A good exercise routine and sensible diet are what you need, not every fad that pops up on your timeline.
7. Don’t Race to the Finish Line
Don’t make the weight loss mistake of playing the “what if I lose ten pounds by September” game. This will led to frustration, overexercising, and under-eating. Have a general weight goal, but be open to seeing where it goes as opposed to putting yourself on a timeline. When I lost about about half the weight I wanted to lose, I felt much more comfortable in my own skin than I ever did when I lost all that weight back in college. Try to remind yourself that it’s not about what size jeans you can wear or what the scale says on your monthly weigh-in; it’s simply about being comfortable and healthy.
8. Don’t Base Your Self-Worth on Your Appearance
I went almost my entire life letting what I saw in the mirror reflect how I felt about myself. I am SO done with that. For one thing, I know that what I see is probably some of the best I’m going to see because let’s face it, most people don’t wake up at 40 more attractive than they were at 25. I’d rather be known as an intelligent, thoughtful, outspoken woman than the skinniest girl in the room.
Don’t fall down the rabbit hole of watching TV or looking at Pinterest and saying, “If I just lost 15 pounds I’d look as good as her.”
9. Don’t Make Weight Loss a Main Topic of Conversation
Back when I shed the 100 pounds, it seemed that all I talked about was exercising, my latest diet, and losing weight. Don’t do it. You have plenty of interesting things to talk about. If people initiate talk about weight loss or exercise don’t shut the conversation down, but don’t be the instigator. Everyone around you doesn’t need to lose weight and even if they do, they may not want to hear it from you. So trust me, they’re going to get tired of you only talking about your weight and accomplishments.
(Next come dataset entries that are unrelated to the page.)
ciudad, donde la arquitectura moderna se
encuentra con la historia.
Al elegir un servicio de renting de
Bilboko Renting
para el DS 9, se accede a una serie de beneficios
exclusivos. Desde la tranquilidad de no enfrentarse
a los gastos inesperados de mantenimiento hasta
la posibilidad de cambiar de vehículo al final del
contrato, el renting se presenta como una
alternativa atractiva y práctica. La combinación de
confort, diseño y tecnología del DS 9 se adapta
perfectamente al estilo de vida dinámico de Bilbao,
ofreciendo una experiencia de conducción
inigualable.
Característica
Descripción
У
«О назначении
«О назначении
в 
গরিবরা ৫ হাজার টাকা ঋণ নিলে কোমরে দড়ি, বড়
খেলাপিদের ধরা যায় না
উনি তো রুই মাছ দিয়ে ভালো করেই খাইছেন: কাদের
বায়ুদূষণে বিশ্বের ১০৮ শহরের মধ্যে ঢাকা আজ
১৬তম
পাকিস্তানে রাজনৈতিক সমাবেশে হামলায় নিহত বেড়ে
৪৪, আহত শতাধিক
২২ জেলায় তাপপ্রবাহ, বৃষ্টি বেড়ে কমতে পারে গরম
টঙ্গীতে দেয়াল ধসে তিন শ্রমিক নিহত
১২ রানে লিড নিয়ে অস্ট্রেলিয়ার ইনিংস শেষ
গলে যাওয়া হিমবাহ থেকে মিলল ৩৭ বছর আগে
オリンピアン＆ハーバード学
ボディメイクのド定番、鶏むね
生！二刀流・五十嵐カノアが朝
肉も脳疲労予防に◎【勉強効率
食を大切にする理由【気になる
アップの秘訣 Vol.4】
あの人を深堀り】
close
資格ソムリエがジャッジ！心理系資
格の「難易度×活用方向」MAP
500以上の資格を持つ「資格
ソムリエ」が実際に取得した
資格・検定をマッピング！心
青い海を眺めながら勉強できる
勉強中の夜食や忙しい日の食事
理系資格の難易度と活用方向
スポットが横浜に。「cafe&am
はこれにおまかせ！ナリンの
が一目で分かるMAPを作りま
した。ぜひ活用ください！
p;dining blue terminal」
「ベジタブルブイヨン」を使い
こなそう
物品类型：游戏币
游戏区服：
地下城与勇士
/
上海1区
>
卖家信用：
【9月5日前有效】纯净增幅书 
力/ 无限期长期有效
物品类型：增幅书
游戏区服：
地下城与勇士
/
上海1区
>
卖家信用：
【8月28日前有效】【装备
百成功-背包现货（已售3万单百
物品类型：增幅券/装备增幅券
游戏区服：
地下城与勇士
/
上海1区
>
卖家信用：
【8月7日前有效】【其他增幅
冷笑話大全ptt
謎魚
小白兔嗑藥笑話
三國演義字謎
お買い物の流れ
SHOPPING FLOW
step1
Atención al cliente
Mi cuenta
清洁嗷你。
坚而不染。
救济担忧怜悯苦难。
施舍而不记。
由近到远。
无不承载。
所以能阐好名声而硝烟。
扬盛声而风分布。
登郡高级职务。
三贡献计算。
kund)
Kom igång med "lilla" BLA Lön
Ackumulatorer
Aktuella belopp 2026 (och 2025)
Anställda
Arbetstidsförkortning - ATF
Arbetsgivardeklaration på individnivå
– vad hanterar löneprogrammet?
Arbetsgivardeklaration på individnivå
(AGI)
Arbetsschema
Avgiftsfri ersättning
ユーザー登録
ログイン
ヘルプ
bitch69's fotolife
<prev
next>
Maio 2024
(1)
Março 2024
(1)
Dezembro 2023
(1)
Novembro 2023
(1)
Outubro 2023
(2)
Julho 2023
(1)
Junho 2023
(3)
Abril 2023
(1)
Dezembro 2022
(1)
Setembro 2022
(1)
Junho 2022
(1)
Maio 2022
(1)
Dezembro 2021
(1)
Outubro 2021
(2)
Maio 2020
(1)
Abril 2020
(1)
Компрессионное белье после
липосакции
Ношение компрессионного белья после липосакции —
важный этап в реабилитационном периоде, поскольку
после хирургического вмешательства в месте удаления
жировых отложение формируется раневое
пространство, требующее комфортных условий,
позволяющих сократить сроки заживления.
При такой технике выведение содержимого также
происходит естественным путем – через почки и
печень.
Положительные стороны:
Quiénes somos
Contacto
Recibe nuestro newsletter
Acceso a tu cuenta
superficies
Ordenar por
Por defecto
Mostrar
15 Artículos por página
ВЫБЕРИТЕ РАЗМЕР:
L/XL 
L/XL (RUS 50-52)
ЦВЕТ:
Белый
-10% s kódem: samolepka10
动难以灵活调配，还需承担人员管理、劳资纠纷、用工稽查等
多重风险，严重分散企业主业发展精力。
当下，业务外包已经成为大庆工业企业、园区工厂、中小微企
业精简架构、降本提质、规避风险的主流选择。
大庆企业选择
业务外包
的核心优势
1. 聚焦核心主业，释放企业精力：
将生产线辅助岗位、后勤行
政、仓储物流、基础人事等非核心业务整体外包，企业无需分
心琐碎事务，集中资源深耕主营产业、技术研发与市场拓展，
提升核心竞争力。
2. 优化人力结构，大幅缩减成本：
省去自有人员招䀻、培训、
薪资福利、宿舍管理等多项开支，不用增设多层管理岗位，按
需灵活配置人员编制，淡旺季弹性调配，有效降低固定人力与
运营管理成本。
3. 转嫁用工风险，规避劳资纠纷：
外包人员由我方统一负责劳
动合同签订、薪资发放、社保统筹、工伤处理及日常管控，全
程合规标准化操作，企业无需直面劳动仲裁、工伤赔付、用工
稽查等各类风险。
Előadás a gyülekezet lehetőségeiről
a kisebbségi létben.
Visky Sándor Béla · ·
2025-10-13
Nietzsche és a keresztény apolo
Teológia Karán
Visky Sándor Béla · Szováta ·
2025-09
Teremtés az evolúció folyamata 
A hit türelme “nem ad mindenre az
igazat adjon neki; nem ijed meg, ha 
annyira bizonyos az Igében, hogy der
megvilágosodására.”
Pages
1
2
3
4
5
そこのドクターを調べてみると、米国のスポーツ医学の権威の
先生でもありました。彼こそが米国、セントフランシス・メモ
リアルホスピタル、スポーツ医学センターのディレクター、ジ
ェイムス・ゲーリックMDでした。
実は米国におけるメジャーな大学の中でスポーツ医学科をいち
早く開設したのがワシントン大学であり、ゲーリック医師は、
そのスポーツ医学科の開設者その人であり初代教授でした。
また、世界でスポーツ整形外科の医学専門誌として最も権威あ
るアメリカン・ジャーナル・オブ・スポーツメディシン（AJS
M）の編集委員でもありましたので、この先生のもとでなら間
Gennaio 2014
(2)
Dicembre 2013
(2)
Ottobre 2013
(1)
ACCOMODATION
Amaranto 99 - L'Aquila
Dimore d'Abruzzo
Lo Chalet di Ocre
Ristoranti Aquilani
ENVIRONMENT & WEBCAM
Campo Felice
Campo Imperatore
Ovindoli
10. Avoid Fasts, Detoxes, Juices, & Anything Else You Hear About on Dr. Oz
Sure, sometimes these crazy gimmicks lead to short term results, but they’re just that. Short term. You’re in this for the long haul now, so refuse to binge on chicken wings followed by a juice fast (they gave me hellacious headaches btw). I don’t care if it’s actually healthy or not, gimmicks like these are almost always shots in the dark, provide only temporary results, and just lead to more headaches. Both literally and figuratively.
Now, this list of 10 weight-loss mistakes may not necessarily be mistakes for you. I just know that they were for me and I wanted to share them so that you can learn from them and make your own call on the matters.